From Material Icons to Material Symbols

Making the icons variable opens up a new dimension of possibility, but also of complexity - how were the axes chosen and designed?

I wouldn’t say this is complexity but it is in fact flexibility. Because one can always choose not to utilize the new features but only take advantage of the file size reduction. Also, we’re providing SVGs as well for those who want to use Material Symbols as before without changing their integration process.

For v1 of Material Symbols, we chose the axes based on popularity and what worked best in the context of icons. The four axes we chose for Material Symbols were what users were most familiar with and would work best in terms of offering design flexibility.

Why was Material Symbols created, what is the utility?

I was intrigued by variable fonts when I first learned about its capabilities for fonts and thought about carrying over these awesome capabilities over to our icons.

We saw high-value opportunities in evolving our traditional icon format to Material Symbols using the Variable Font technology to improve icons’ design flexibility, user experience, and accessibility benefits. In fact, Google Fonts developed numerous Variable fonts and it is common in typography, but applying the Variable Font concept to icons seemed like a wild idea in the beginning. We spent a lot of time researching and prototyping the new symbols to find the right approach to develop the Material Symbols.

There are 2 big benefits we considered for creating Material Symbols. First, Material Symbols don’t require additional files for more variants and are therefore optimized for size and speed. Second, Material Symbols offer an ability to make adjustments that weren’t possible previously with the traditional icon format.

For designers, it provides subtle yet invaluable adjustments for optimizing the user experience and accessibility benefits; the four axes Material Symbols provide enables a wide range of styles for icon styles that opens up design flexibility greatly.

For developers, Traditional font/symbol storage requires multiple files, and takes up large amounts of storage space and network latency. Variable fonts can put all variations in one file, optimizing for storage space.

For both, when using variable fonts, there’s a benefit of not having to choose just one or a few styles to speed up performance. Variable fonts are able to provide users with all available styles with just one file, which also means that now you can do CSS animation between different styles of icons with one file.

How does it work?

Traditionally icons are designed by hand one by one. If we needed icons with different stroke weights, those would be created manually. Material Symbols are technically a new font and not a simple vector drawing.
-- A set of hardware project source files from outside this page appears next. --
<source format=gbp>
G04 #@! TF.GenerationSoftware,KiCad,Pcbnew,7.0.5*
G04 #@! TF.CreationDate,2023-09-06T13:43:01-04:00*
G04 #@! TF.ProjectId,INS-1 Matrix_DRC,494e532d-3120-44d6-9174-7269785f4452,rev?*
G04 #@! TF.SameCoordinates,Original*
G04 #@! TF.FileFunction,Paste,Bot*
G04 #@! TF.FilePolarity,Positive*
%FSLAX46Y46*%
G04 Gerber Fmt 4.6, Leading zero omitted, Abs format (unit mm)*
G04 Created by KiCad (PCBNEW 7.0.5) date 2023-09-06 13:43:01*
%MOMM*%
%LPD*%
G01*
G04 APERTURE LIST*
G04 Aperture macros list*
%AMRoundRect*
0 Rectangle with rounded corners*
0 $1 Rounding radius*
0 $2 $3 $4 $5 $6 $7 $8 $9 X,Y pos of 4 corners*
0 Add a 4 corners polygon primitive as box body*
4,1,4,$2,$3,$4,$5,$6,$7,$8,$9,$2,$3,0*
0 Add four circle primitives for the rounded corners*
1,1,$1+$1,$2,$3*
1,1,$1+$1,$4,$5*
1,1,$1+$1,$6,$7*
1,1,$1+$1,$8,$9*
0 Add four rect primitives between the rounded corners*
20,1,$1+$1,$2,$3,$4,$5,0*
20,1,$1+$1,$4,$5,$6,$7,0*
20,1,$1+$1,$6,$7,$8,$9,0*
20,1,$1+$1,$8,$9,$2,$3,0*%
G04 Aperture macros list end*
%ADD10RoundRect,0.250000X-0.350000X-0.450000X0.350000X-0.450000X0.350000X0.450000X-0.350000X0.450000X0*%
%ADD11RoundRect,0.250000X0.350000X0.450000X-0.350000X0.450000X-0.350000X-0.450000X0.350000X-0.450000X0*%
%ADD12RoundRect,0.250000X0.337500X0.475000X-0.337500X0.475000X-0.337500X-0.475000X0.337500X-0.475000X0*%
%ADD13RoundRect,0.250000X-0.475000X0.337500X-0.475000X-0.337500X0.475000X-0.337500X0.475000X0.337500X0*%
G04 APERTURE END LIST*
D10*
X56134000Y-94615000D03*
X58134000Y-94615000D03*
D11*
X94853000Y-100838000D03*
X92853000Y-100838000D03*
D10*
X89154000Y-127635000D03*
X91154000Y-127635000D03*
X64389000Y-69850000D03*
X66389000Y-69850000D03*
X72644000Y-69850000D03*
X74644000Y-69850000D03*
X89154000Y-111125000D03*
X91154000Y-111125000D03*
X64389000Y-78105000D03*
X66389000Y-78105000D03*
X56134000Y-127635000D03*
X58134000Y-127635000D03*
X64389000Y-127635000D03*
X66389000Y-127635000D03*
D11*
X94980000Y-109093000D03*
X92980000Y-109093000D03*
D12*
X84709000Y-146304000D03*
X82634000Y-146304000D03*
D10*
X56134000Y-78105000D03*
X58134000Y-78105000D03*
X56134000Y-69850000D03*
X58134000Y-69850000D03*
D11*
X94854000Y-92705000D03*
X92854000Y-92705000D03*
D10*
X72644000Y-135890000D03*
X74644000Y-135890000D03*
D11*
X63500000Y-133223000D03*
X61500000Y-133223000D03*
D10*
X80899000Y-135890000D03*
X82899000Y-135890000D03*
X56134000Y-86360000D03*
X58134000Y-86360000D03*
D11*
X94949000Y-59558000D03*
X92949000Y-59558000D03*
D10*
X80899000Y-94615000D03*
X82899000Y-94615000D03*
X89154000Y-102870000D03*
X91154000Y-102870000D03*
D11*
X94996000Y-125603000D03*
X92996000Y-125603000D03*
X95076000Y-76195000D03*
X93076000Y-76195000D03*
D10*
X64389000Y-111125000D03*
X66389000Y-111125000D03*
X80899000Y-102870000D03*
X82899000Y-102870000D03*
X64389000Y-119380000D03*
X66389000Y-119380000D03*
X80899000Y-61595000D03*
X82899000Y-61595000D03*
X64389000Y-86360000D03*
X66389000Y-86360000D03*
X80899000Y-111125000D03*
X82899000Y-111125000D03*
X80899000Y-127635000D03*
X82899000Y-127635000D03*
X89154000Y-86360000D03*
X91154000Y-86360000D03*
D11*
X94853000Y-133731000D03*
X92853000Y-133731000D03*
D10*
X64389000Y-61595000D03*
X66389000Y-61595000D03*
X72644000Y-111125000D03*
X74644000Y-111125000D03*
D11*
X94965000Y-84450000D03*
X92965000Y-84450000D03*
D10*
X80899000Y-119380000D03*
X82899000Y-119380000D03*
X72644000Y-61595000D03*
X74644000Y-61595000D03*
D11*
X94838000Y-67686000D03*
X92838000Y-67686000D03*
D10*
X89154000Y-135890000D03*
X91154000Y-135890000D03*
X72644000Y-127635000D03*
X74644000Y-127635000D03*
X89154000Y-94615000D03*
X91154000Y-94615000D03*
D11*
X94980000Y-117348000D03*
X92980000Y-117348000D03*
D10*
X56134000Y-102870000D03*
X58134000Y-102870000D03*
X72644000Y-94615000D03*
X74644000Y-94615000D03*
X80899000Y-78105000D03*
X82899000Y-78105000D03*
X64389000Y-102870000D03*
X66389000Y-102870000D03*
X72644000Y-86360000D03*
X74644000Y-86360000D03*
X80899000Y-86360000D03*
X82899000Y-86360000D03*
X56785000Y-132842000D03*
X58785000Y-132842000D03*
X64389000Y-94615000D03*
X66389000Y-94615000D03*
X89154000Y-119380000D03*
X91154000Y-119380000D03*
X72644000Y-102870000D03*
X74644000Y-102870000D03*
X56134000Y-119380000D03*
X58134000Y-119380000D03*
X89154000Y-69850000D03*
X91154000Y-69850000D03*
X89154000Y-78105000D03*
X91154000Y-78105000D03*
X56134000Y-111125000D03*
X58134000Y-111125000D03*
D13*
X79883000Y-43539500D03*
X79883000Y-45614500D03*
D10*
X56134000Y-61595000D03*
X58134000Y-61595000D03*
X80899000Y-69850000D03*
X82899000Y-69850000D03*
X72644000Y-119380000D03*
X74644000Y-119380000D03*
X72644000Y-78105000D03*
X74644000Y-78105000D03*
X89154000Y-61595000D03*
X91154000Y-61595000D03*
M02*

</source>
Since Material Symbols are created in a font development tool, the produced symbols also have the characteristics only seen in fonts and users are able to take advantage of features like the 4 stylistic attributes: Fill, Optical Size, Weight and Grade.

Identifying with icons

Have you ever been surprised by where Material Icons show up, or how people are using them, whether it’s the context, or the meaning ascribed to them?
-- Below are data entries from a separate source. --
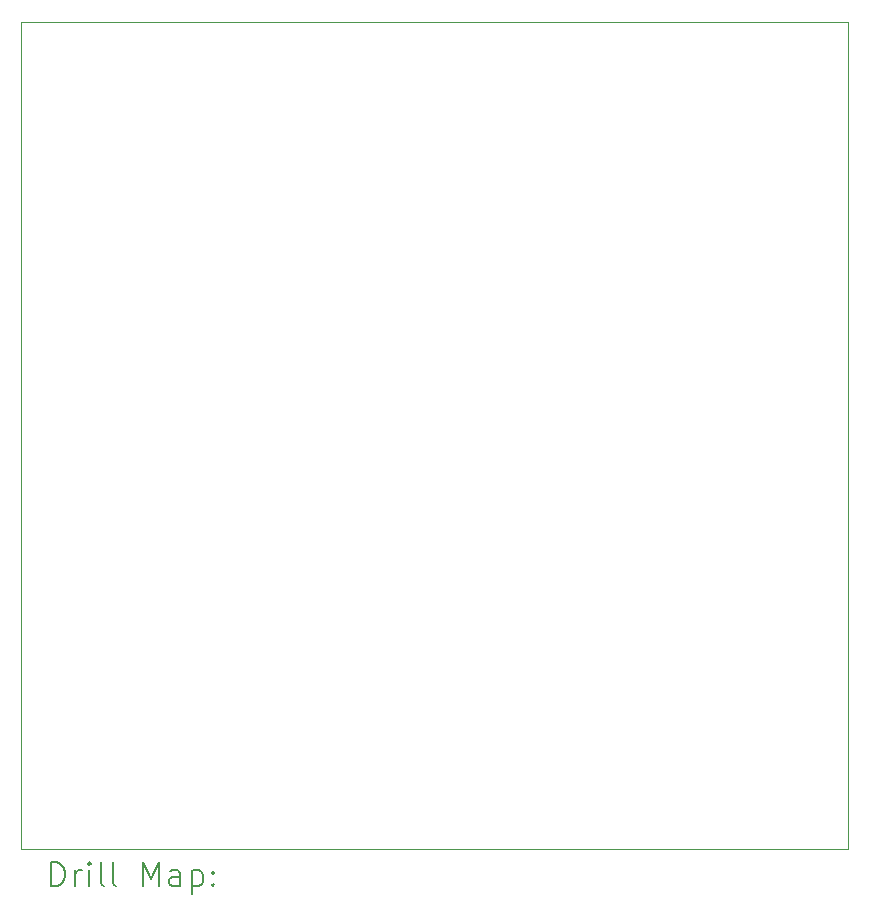
<source format=gbr>
%TF.GenerationSoftware,KiCad,Pcbnew,6.0.11-2627ca5db0~126~ubuntu22.04.1*%
%TF.CreationDate,2023-03-18T13:02:44+01:00*%
%TF.ProjectId,MiSTdon,4d695354-646f-46e2-9e6b-696361645f70,rev?*%
%TF.SameCoordinates,Original*%
%TF.FileFunction,Drillmap*%
%TF.FilePolarity,Positive*%
%FSLAX45Y45*%
G04 Gerber Fmt 4.5, Leading zero omitted, Abs format (unit mm)*
G04 Created by KiCad (PCBNEW 6.0.11-2627ca5db0~126~ubuntu22.04.1) date 2023-03-18 13:02:44*
%MOMM*%
%LPD*%
G01*
G04 APERTURE LIST*
%ADD10C,0.100000*%
%ADD11C,0.200000*%
G04 APERTURE END LIST*
D10*
X10000000Y-5000000D02*
X17000000Y-5000000D01*
X17000000Y-5000000D02*
X17000000Y-12000000D01*
X17000000Y-12000000D02*
X10000000Y-12000000D01*
X10000000Y-12000000D02*
X10000000Y-5000000D01*
D11*
X10252619Y-12315476D02*
X10252619Y-12115476D01*
X10300238Y-12115476D01*
X10328810Y-12125000D01*
X10347857Y-12144048D01*
X10357381Y-12163095D01*
X10366905Y-12201190D01*
X10366905Y-12229762D01*
X10357381Y-12267857D01*
X10347857Y-12286905D01*
X10328810Y-12305952D01*
X10300238Y-12315476D01*
X10252619Y-12315476D01*
X10452619Y-12315476D02*
X10452619Y-12182143D01*
X10452619Y-12220238D02*
X10462143Y-12201190D01*
X10471667Y-12191667D01*
X10490714Y-12182143D01*
X10509762Y-12182143D01*
X10576429Y-12315476D02*
X10576429Y-12182143D01*
X10576429Y-12115476D02*
X10566905Y-12125000D01*
X10576429Y-12134524D01*
X10585952Y-12125000D01*
X10576429Y-12115476D01*
X10576429Y-12134524D01*
X10700238Y-12315476D02*
X10681190Y-12305952D01*
X10671667Y-12286905D01*
X10671667Y-12115476D01*
X10805000Y-12315476D02*
X10785952Y-12305952D01*
X10776429Y-12286905D01*
X10776429Y-12115476D01*
X11033571Y-12315476D02*
X11033571Y-12115476D01*
X11100238Y-12258333D01*
X11166905Y-12115476D01*
X11166905Y-12315476D01*
X11347857Y-12315476D02*
X11347857Y-12210714D01*
X11338333Y-12191667D01*
X11319286Y-12182143D01*
X11281190Y-12182143D01*
X11262143Y-12191667D01*
X11347857Y-12305952D02*
X11328809Y-12315476D01*
X11281190Y-12315476D01*
X11262143Y-12305952D01*
X11252619Y-12286905D01*
X11252619Y-12267857D01*
X11262143Y-12248809D01*
X11281190Y-12239286D01*
X11328809Y-12239286D01*
X11347857Y-12229762D01*
X11443095Y-12182143D02*
X11443095Y-12382143D01*
X11443095Y-12191667D02*
X11462143Y-12182143D01*
X11500238Y-12182143D01*
X11519286Y-12191667D01*
X11528809Y-12201190D01*
X11538333Y-12220238D01*
X11538333Y-12277381D01*
X11528809Y-12296428D01*
X11519286Y-12305952D01*
X11500238Y-12315476D01*
X11462143Y-12315476D01*
X11443095Y-12305952D01*
X11624048Y-12296428D02*
X11633571Y-12305952D01*
X11624048Y-12315476D01*
X11614524Y-12305952D01*
X11624048Y-12296428D01*
X11624048Y-12315476D01*
X11624048Y-12191667D02*
X11633571Y-12201190D01*
X11624048Y-12210714D01*
X11614524Y-12201190D01*
X11624048Y-12191667D01*
X11624048Y-12210714D01*
M02*

</source>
The material icons are everywhere in the digital and physical world! Our icons are open source icons and it’s truly amazing to see them on physical digital screens and randomly see them while browsing the web. If you ever visit and walk around NYC, you would see our Material icons on LinkNYC machine, which is a public digital billboard on the streets. On the other hand, we partnered up with MoMa design studio to use Material icons as the museum’s physical navigational signages, which was an incredible sight to see.
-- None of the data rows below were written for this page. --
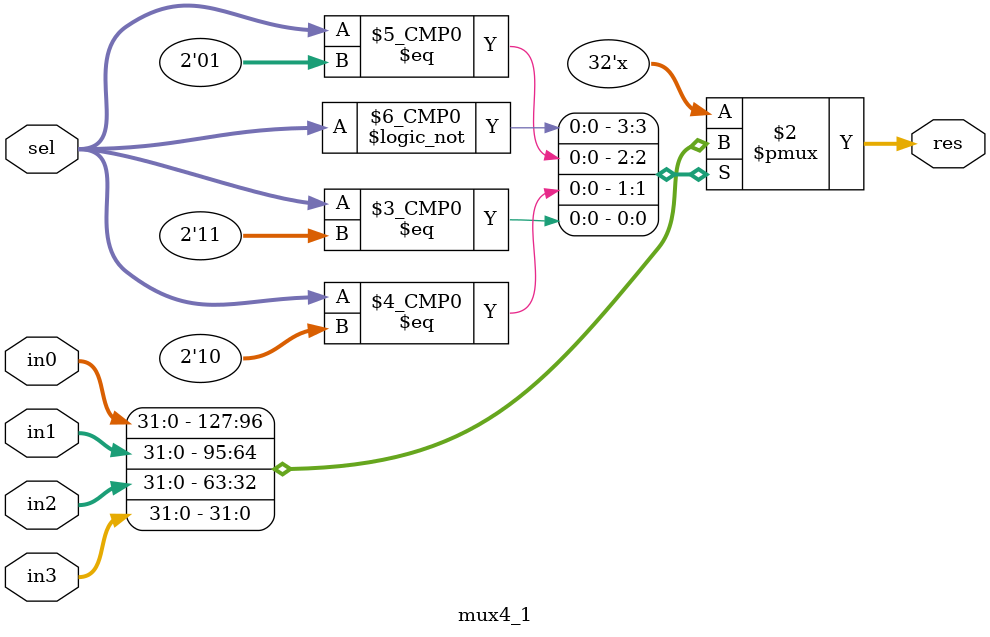
<source format=v>
`timescale 1ns/1ps
module mux4_1 #(
    parameter WIDTH = 32
)(
    input       [WIDTH - 1:0] in0, in1, in2, in3,
    input       [1:0] sel,
    output reg  [WIDTH - 1:0] res
);
    always @(*) begin
        case(sel)
            2'b00: res = in0;
            2'b01: res = in1;
            2'b10: res = in2;
            2'b11: res = in3;
            default: res = 32'd0;
        endcase
    end 
endmodule
</source>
Where do you see yourself reflected in the work? Your perspective, personality, experience, etc?

My personality is actually the opposite of what I do for icons. I’m clumsy, would spill coffee everywhere and don’t stick to schedules. I think my icon creation speaks to my inner Hyde where I need to stick to a strict system, be pixel perfect and work for every context imaginable. As funny as it sounds, I believe icons are sort of an outlet for me to be more balanced in my life.